A unique phase 2 clinical trial, led by researchers in the Segal Cancer Centre at the JGH, has resulted in a remission of diffuse large B-cell lymphoma (DLBCL) for those patients who have relapsed and, therefore, have a particularly dire prognosis. The trial has demonstrated the efficacy of precision therapies—i.e., those that target a specific genetic mutation.
“DLBCL is one of the more common forms of lymphoma and is highly aggressive,” says Dr. Sarit Assouline, the hematologist-oncologist who initiated, designed and coordinated the study. “After relapse, there are no effective standards of treatment, and life expectancy averages six months.”
As many as 40 per cent of patients with DLBCL cannot be cured with standard chemo-immunotherapy or combinations of existing treatments and stem cell transplantation. Consequently, novel approaches that delve deeper into the molecular structure of their disease are needed.
Since most DLBCL tumours contain mutations in histone-modifying enzymes (HME), drugs that are known as histone deacetylase inhibitors—which target HME—suggested a potential pathway to significantly improved outcomes for relapsed patients.
The trial included 42 patients at four Canadian sites, including the Segal Cancer Centre, between December 2010 and December 2013.
Patients enrolled in this trial were given panobinostat orally in 30-milligram doses three times per week. They experienced extended remission, which averaged 14.5 months and, in exceptional cases, lasted longer than three years.
Sophisticated genomic analyses of the mutations that presented in each patient’s tumour revealed which patients were most likely to respond, as well as distinguishing those who would not.
Overall, 28 per cent of the patients in the trial experienced a positive response to the treatment. A mutation in the gene MEF2B was also found to be significantly associated with this effect. (Approximately 11 per cent of patients with DLBCL have this mutation).

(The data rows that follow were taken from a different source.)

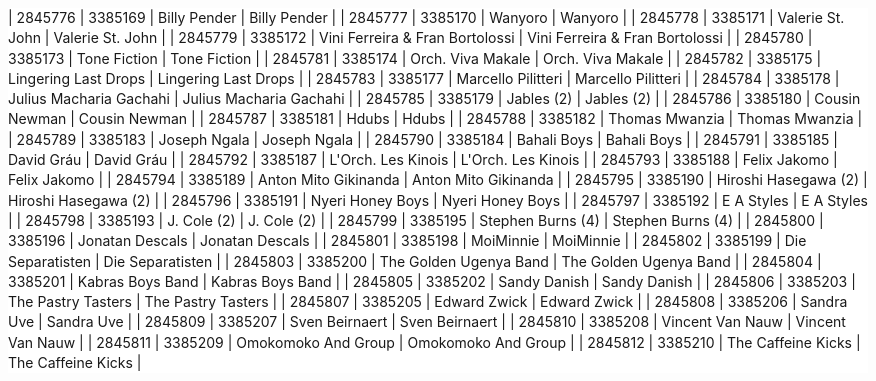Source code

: | 2845776 | 3385169 | Billy Pender | Billy Pender |
| 2845777 | 3385170 | Wanyoro | Wanyoro |
| 2845778 | 3385171 | Valerie St. John | Valerie St. John |
| 2845779 | 3385172 | Vini Ferreira & Fran Bortolossi | Vini Ferreira & Fran Bortolossi |
| 2845780 | 3385173 | Tone Fiction | Tone Fiction |
| 2845781 | 3385174 | Orch. Viva Makale | Orch. Viva Makale |
| 2845782 | 3385175 | Lingering Last Drops | Lingering Last Drops |
| 2845783 | 3385177 | Marcello Pilitteri | Marcello Pilitteri |
| 2845784 | 3385178 | Julius Macharia Gachahi | Julius Macharia Gachahi |
| 2845785 | 3385179 | Jables (2) | Jables (2) |
| 2845786 | 3385180 | Cousin Newman | Cousin Newman |
| 2845787 | 3385181 | Hdubs | Hdubs |
| 2845788 | 3385182 | Thomas Mwanzia | Thomas Mwanzia |
| 2845789 | 3385183 | Joseph Ngala | Joseph Ngala |
| 2845790 | 3385184 | Bahali Boys | Bahali Boys |
| 2845791 | 3385185 | David Gráu | David Gráu |
| 2845792 | 3385187 | L'Orch. Les Kinois | L'Orch. Les Kinois |
| 2845793 | 3385188 | Felix Jakomo | Felix Jakomo |
| 2845794 | 3385189 | Anton Mito Gikinanda | Anton Mito Gikinanda |
| 2845795 | 3385190 | Hiroshi Hasegawa (2) | Hiroshi Hasegawa (2) |
| 2845796 | 3385191 | Nyeri Honey Boys | Nyeri Honey Boys |
| 2845797 | 3385192 | E A Styles | E A Styles |
| 2845798 | 3385193 | J. Cole (2) | J. Cole (2) |
| 2845799 | 3385195 | Stephen Burns (4) | Stephen Burns (4) |
| 2845800 | 3385196 | Jonatan Descals | Jonatan Descals |
| 2845801 | 3385198 | MoiMinnie | MoiMinnie |
| 2845802 | 3385199 | Die Separatisten | Die Separatisten |
| 2845803 | 3385200 | The Golden Ugenya Band | The Golden Ugenya Band |
| 2845804 | 3385201 | Kabras Boys Band | Kabras Boys Band |
| 2845805 | 3385202 | Sandy Danish | Sandy Danish |
| 2845806 | 3385203 | The Pastry Tasters | The Pastry Tasters |
| 2845807 | 3385205 | Edward Zwick | Edward Zwick |
| 2845808 | 3385206 | Sandra Uve | Sandra Uve |
| 2845809 | 3385207 | Sven Beirnaert | Sven Beirnaert |
| 2845810 | 3385208 | Vincent Van Nauw | Vincent Van Nauw |
| 2845811 | 3385209 | Omokomoko And Group | Omokomoko And Group |
| 2845812 | 3385210 | The Caffeine Kicks | The Caffeine Kicks |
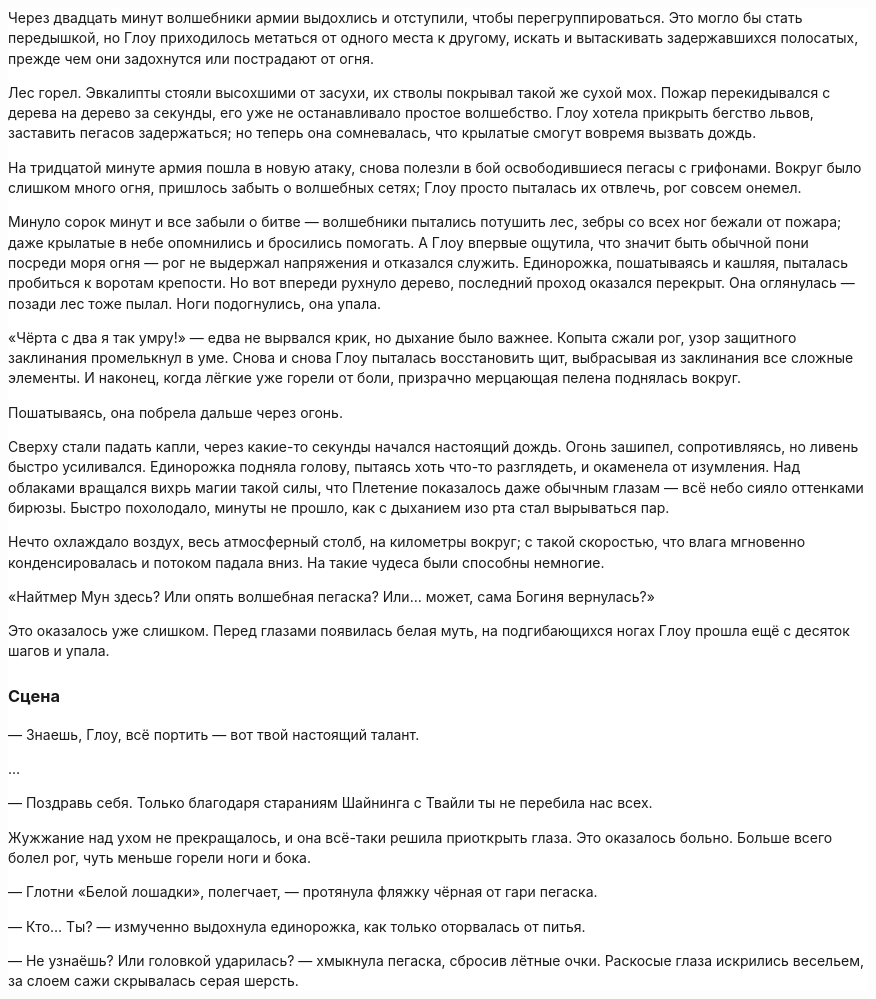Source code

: Через двадцать минут волшебники армии выдохлись и отступили, чтобы перегруппироваться. Это могло бы стать передышкой, но Глоу приходилось метаться от одного места к другому, искать и вытаскивать задержавшихся полосатых, прежде чем они задохнутся или пострадают от огня.

Лес горел. Эвкалипты стояли высохшими от засухи, их стволы покрывал такой же сухой мох. Пожар перекидывался с дерева на дерево за секунды, его уже не останавливало простое волшебство. Глоу хотела прикрыть бегство львов, заставить пегасов задержаться; но теперь она сомневалась, что крылатые смогут вовремя вызвать дождь.

На тридцатой минуте армия пошла в новую атаку, снова полезли в бой освободившиеся пегасы с грифонами. Вокруг было слишком много огня, пришлось забыть о волшебных сетях; Глоу просто пыталась их отвлечь, рог совсем онемел.

Минуло сорок минут и все забыли о битве — волшебники пытались потушить лес, зебры со всех ног бежали от пожара; даже крылатые в небе опомнились и бросились помогать. А Глоу впервые ощутила, что значит быть обычной пони посреди моря огня — рог не выдержал напряжения и отказался служить. Единорожка, пошатываясь и кашляя, пыталась пробиться к воротам крепости. Но вот впереди рухнуло дерево, последний проход оказался перекрыт. Она оглянулась — позади лес тоже пылал. Ноги подогнулись, она упала.

«Чёрта с два я так умру!» — едва не вырвался крик, но дыхание было важнее. Копыта сжали рог, узор защитного заклинания промелькнул в уме. Снова и снова Глоу пыталась восстановить щит, выбрасывая из заклинания все сложные элементы. И наконец, когда лёгкие уже горели от боли, призрачно мерцающая пелена поднялась вокруг.

Пошатываясь, она побрела дальше через огонь.

Сверху стали падать капли, через какие-то секунды начался настоящий дождь. Огонь зашипел, сопротивляясь, но ливень быстро усиливался. Единорожка подняла голову, пытаясь хоть что-то разглядеть, и окаменела от изумления. Над облаками вращался вихрь магии такой силы, что Плетение показалось даже обычным глазам — всё небо сияло оттенками бирюзы. Быстро похолодало, минуты не прошло, как с дыханием изо рта стал вырываться пар.

Нечто охлаждало воздух, весь атмосферный столб, на километры вокруг; с такой скоростью, что влага мгновенно конденсировалась и потоком падала вниз. На такие чудеса были способны немногие.

«Найтмер Мун здесь? Или опять волшебная пегаска? Или… может, сама Богиня вернулась?»

Это оказалось уже слишком. Перед глазами появилась белая муть, на подгибающихся ногах Глоу прошла ещё с десяток шагов и упала.

### Сцена

— Знаешь, Глоу, всё портить — вот твой настоящий талант.

…

— Поздравь себя. Только благодаря стараниям Шайнинга с Твайли ты не перебила нас всех.

Жужжание над ухом не прекращалось, и она всё-таки решила приоткрыть глаза. Это оказалось больно. Больше всего болел рог, чуть меньше горели ноги и бока.

— Глотни «Белой лошадки», полегчает, — протянула фляжку чёрная от гари пегаска.

— Кто… Ты? — измученно выдохнула единорожка, как только оторвалась от питья.

— Не узнаёшь? Или головкой ударилась? — хмыкнула пегаска, сбросив лётные очки. Раскосые глаза искрились весельем, за слоем сажи скрывалась серая шерсть.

Moreover, the patients who responded remained in remission after ending the therapy. At the same time, increased levels of circulating tumour DNA (ctDNA), which were observed in plasma samples, were strongly associated with a failure to respond.
“Our challenge is to identify new biomarkers and target specific mutations in order to improve the prognosis,” Dr. Assouline explains. “While many clinical trials simply report how patients respond to a therapy, we devised this study to reveal the mechanisms on which the therapy works, in order to understand which patients would benefit.”
“This trial has generated considerable data regarding methodology for processing samples from a clinical study, the genetic mutations associated with DLBCL and how they evolve over time, on ctDNA, and mechanisms of resistance to histone deacetylase inhibitors,” says Dr. Assouline.
“Our success is attributable to the tremendous synergy between clinical and research facilities at the JGH and Segal Cancer Centre. Having all of the facilities and access to collaborators with different expertise, including the Dubrovsky Molecular Pathology Centre at the JGH, is what enables us to make the most of clinical and translational opportunities.”